И все же они чувствовали. “Какая очаровательная девочка!” – говорили гости об Элис; Мэри же, если ее замечали, называли рассудительной, находчивой, благоразумной. Поэтому отцовская оплошность не удивила их, а подтвердила догадку. Годами – нет, до конца жизни – Элис будет нести в себе воспоминание о том дне и сопутствующих ему чувствах – сперва радости и нежности, затем стыде, грусти и тревоге за сестру. Мэри – тоже годами, нет, до конца жизни – будет таскать сестру к зеркалу под предлогом очередной игры или чтобы посмеяться над тем, как они похожи, но на самом деле – чтобы изучить. Она видела различие, она не видела различие, и ей претила мысль, что больше всего оно заметно со стороны. Однако Мэри понимала, как и Элис, что, когда они вместе, воспоминание о том дне стирается и они снова становятся одним.
Когда Осгуды переехали в северный лес, сестрам было по четыре года, и, хотя со временем само путешествие изгладилось у них из памяти, в семейном кругу эту историю повторяли столько раз, что подробности словно и не забывались: снег, летящий из-под лошадиных копыт, скрипящие сани, стонущие струны фортепиано. Они рассказывали друг другу о ночи в шумном трактире близ Корбери, впоследствии снискавшем дурную славу; о высоких тсугах, об этих друидах в белых мантиях, росших вдоль длинной заснеженной дороги из Оукфилда; о соседских фермах вдалеке, о людях и возможностях, скрывавшихся внутри. На самом деле отчетливо им запомнился лишь последний отрезок пути: ледяной дождь окутал все травинки на поляне хрустальным коконом, солнце дробилось тысячью призм, и, спрыгнув с повозки, чтобы промчаться наперегонки с лошадью, они ощутили, и услышали, и увидели, как бьется вдребезги трава.
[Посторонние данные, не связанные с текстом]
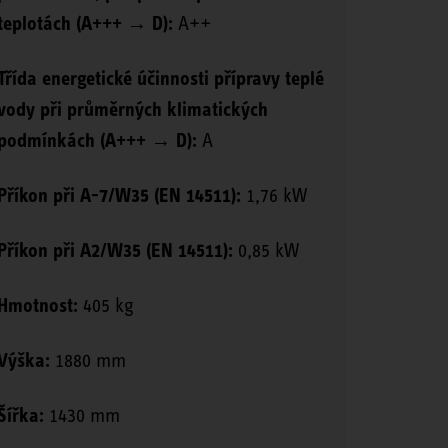
teplotách (A+++ → D):
A++
Třída energetické účinnosti přípravy teplé
vody při průměrných klimatických
podmínkách (A+++ → D):
A
Příkon při A-7/W35 (EN 14511):
1,76 kW
Příkon při A2/W35 (EN 14511):
0,85 kW
Hmotnost:
405 kg
Výška:
1880 mm
Šířka:
1430 mm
Годы спустя сестры, ветераны стольких зим, называли свое переселение в горы безумием и при мысли о бедствиях, которые могли постигнуть столь неопытных пионеров, смеялись и качали головой. Задумывался ли их отец о темных холодных ночах, которые им предстояло провести у кухонного очага вместе с Энн, Рамболдом и кобылой? О долгом пути в город за провизией? О рыскающих волках, что воют после метели? И все же они ничего не боялись, ни в чем не испытывали нужды. Склон над домом был словно создан для катания на санках, которые смастерил для них Рамболд. На этом склоне и росло то самое дерево, чьи плоды они пробовали осенью, когда отец вернулся из поездки с горящими глазами, взъерошенными волосами и весь в дорожной пыли.